I have never so grossly misunderstood a movie in all my life. I would like to stress that I had no prior knowledge of the film before watching it, just stumbled across it, really and so had no expectations at all.
The movie's visual's reminded me slightly of Stranger things TV show - a glow-y retro vibe. The TV show, The Pink Opaque kind of reminded me of the 90's TV shows that you cannot watch anymore because nostalgia makes you remember them as better than they actually were, like Charmed or 90210...

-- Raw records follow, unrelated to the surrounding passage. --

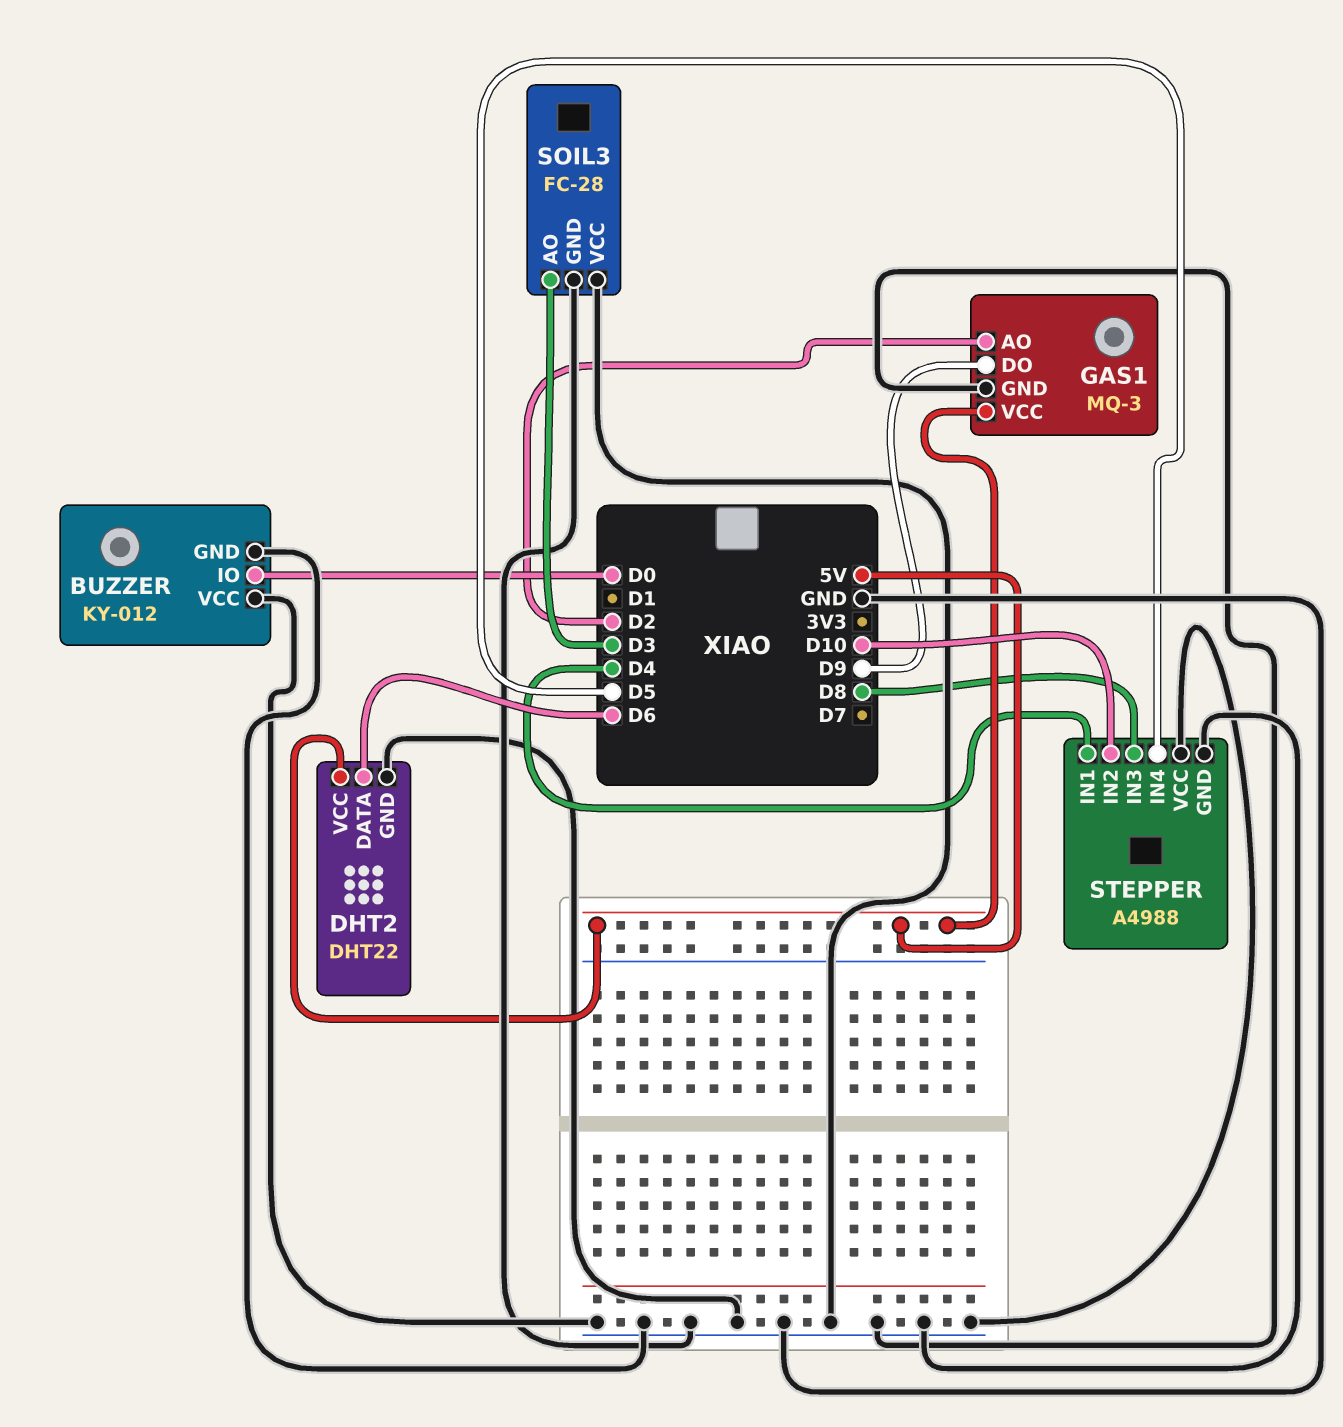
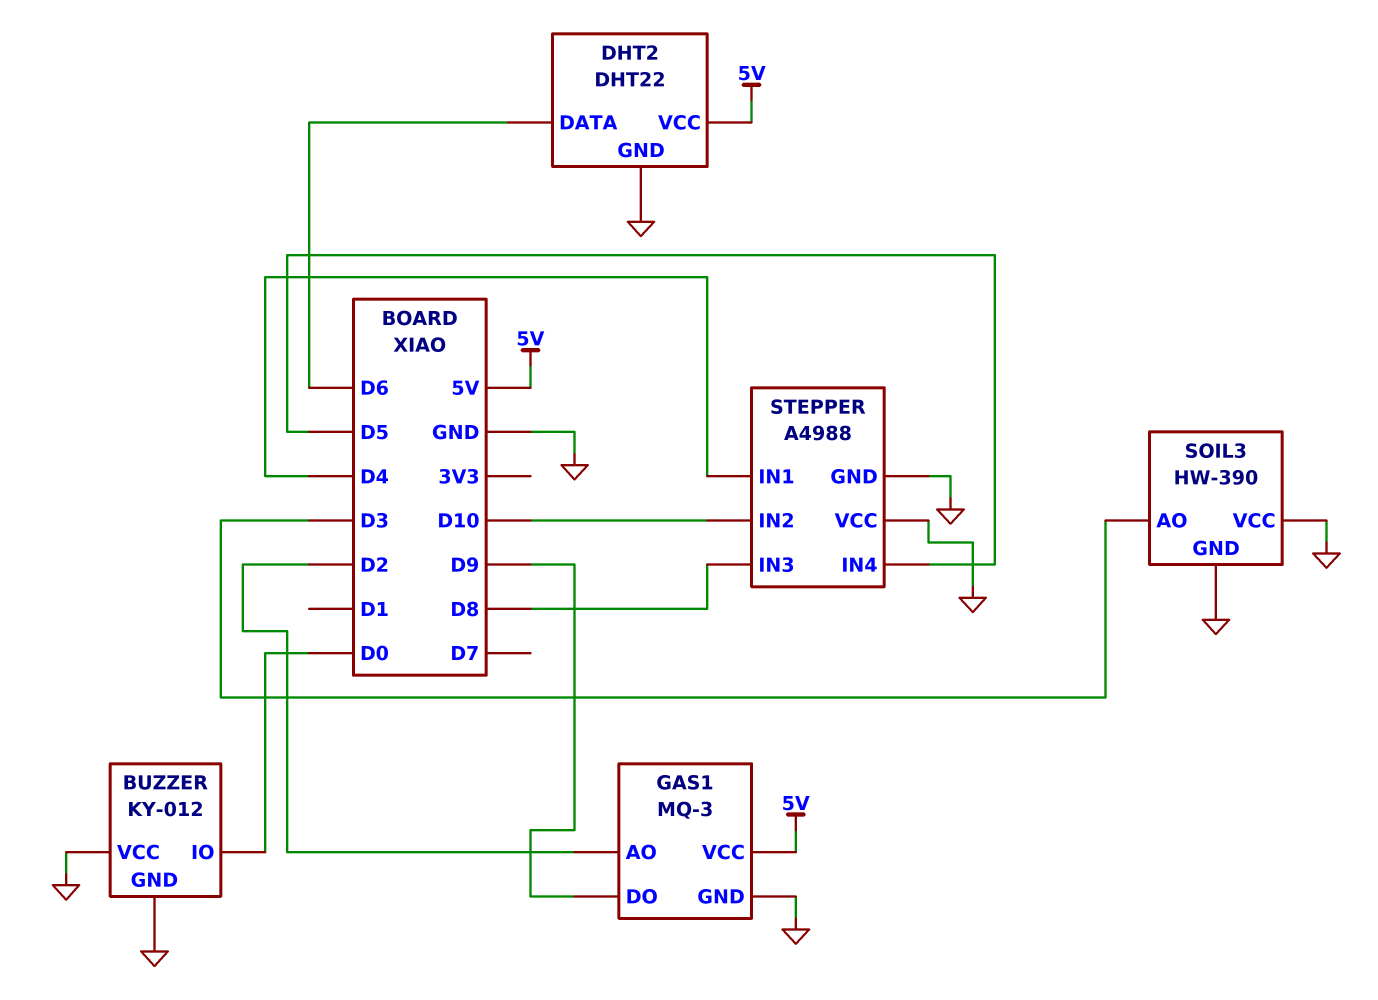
SOIL3: FC-28 -> HW-390

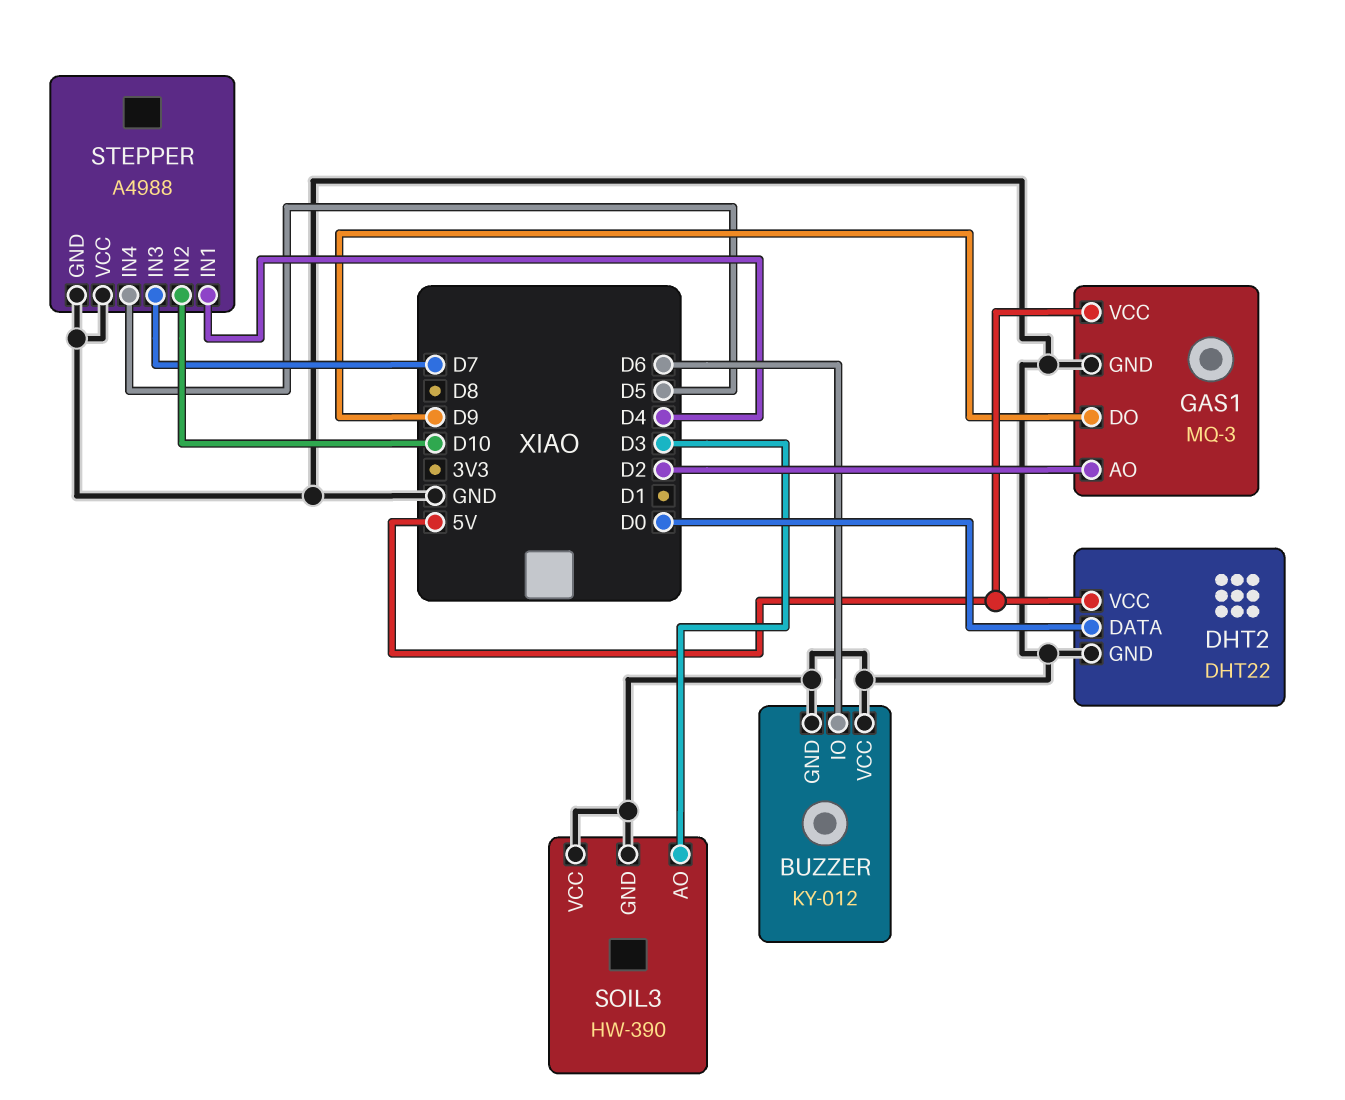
BUZZER pin IO: D0 -> D6
DHT2 pin DATA: D6 -> D0
STEPPER pin IN3: D8 -> D7

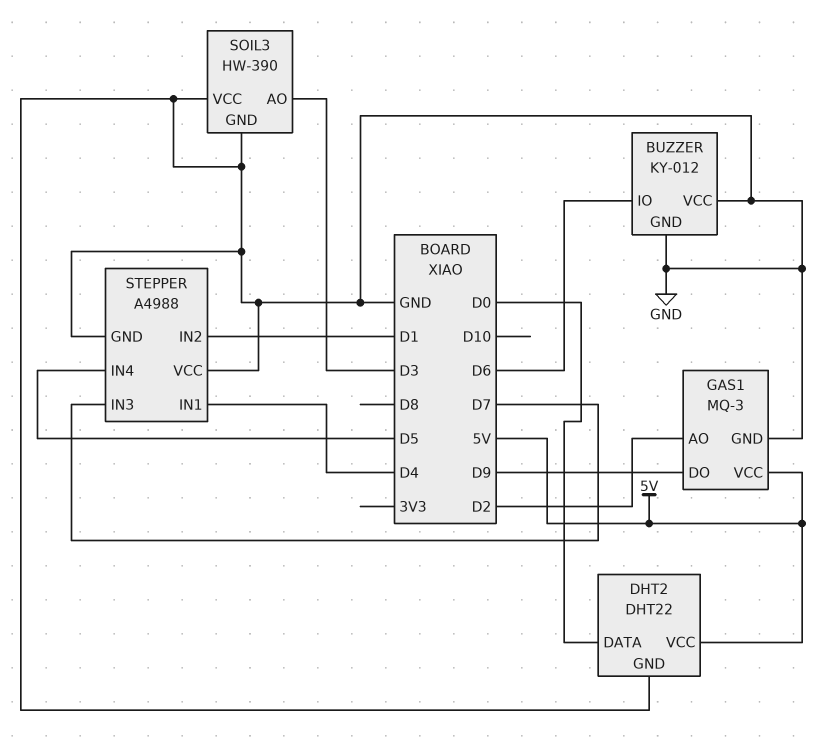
STEPPER pin IN2: D10 -> D1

And so I completely missed the whole analogy this movie tries to make between the "wonderful, glow-y" TV show and trans identity. Instead, I am ashamed to say, I thought that the TV show was a sort of escapism from reality. I thought that when Maddy says she cannot distinguish real life from the TV show anymore it means that she is experiencing some mental breakdown. The fact that she later disappears for a few years and comes back seemingly completely detached from her past experiences, reaffirmed that this movie, in my view is dealing with a sort of schizophrenia that Maddy has and the main character sort of identifies within himself too, but cannot come to terms with it. So at the end when he cuts himself up and sees the TV glow, it was for me a sign that he has this longing for some other reality inside him, like a dormant mental illness he is not facing and which prevents him from embracing life and it is the reason why everything about him is so dull and subdued.
I later read an interview with the director and I was 100% off mark. The TV glow and the TV show which I perceived as an ominous, escapist fantasy together with its own mythology and everything is actually the trans identity the director wants his characters to embrace.
I am giving it 2 stars because the movie I thought it was was actually quite good.